EXERCISE: Swap "Kota" for "City" everywhere it occurs in the lines below, and give the lines back otherwise unchanged. Leave the pictures out of your answer.

Dataset items
◆ ◆ ◆ ◆

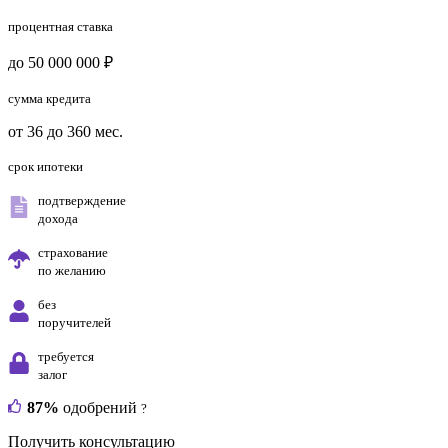
процентная ставка
до 50 000 000 ₽
сумма кредита
от 36 до 360 мес.
срок ипотеки
подтверждение
дохода
страхование
по желанию
без
поручителей
требуется
залог
87%
одобрений
?
Получить консультацию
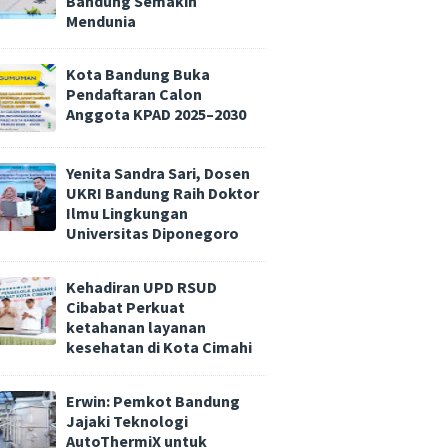
Bandung Semakin
Mendunia
Kota Bandung Buka
Pendaftaran Calon
Anggota KPAD 2025–2030
Yenita Sandra Sari, Dosen
UKRI Bandung Raih Doktor
Ilmu Lingkungan
Universitas Diponegoro
Kehadiran UPD RSUD
Cibabat Perkuat
ketahanan layanan
kesehatan di Kota Cimahi
Erwin: Pemkot Bandung
Jajaki Teknologi
AutoThermiX untuk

◆ ◆ ◆ ◆

ANSWER SPACE:
процентная ставка
до 50 000 000 ₽
сумма кредита
от 36 до 360 мес.
срок ипотеки
подтверждение
дохода
страхование
по желанию
без
поручителей
требуется
залог
87%
одобрений
?
Получить консультацию
Bandung Semakin
Mendunia
City Bandung Buka
Pendaftaran Calon
Anggota KPAD 2025–2030
Yenita Sandra Sari, Dosen
UKRI Bandung Raih Doktor
Ilmu Lingkungan
Universitas Diponegoro
Kehadiran UPD RSUD
Cibabat Perkuat
ketahanan layanan
kesehatan di City Cimahi
Erwin: Pemkot Bandung
Jajaki Teknologi
AutoThermiX untuk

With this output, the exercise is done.